• TO DO
Rewrite the following lines, changing every "pose" to "camera" and leaving everything else the same.

○ ○ ○

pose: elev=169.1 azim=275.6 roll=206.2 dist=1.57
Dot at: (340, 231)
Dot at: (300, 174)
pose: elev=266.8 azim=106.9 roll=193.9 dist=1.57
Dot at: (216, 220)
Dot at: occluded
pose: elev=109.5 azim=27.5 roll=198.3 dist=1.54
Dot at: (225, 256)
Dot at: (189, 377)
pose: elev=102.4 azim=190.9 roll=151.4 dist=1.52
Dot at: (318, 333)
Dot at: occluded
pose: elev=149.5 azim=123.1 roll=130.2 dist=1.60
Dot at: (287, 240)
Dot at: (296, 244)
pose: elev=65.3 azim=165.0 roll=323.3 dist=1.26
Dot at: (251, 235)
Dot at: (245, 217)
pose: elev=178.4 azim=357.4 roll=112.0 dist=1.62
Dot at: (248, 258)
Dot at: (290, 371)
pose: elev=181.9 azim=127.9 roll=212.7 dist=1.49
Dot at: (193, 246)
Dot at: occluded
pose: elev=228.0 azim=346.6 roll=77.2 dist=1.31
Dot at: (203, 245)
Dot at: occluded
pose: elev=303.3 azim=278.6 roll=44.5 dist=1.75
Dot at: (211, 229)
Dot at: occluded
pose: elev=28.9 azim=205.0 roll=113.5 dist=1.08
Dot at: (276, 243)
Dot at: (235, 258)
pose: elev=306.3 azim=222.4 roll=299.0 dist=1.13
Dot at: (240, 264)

○ ○ ○

• OUTPUT
camera: elev=169.1 azim=275.6 roll=206.2 dist=1.57
Dot at: (340, 231)
Dot at: (300, 174)
camera: elev=266.8 azim=106.9 roll=193.9 dist=1.57
Dot at: (216, 220)
Dot at: occluded
camera: elev=109.5 azim=27.5 roll=198.3 dist=1.54
Dot at: (225, 256)
Dot at: (189, 377)
camera: elev=102.4 azim=190.9 roll=151.4 dist=1.52
Dot at: (318, 333)
Dot at: occluded
camera: elev=149.5 azim=123.1 roll=130.2 dist=1.60
Dot at: (287, 240)
Dot at: (296, 244)
camera: elev=65.3 azim=165.0 roll=323.3 dist=1.26
Dot at: (251, 235)
Dot at: (245, 217)
camera: elev=178.4 azim=357.4 roll=112.0 dist=1.62
Dot at: (248, 258)
Dot at: (290, 371)
camera: elev=181.9 azim=127.9 roll=212.7 dist=1.49
Dot at: (193, 246)
Dot at: occluded
camera: elev=228.0 azim=346.6 roll=77.2 dist=1.31
Dot at: (203, 245)
Dot at: occluded
camera: elev=303.3 azim=278.6 roll=44.5 dist=1.75
Dot at: (211, 229)
Dot at: occluded
camera: elev=28.9 azim=205.0 roll=113.5 dist=1.08
Dot at: (276, 243)
Dot at: (235, 258)
camera: elev=306.3 azim=222.4 roll=299.0 dist=1.13
Dot at: (240, 264)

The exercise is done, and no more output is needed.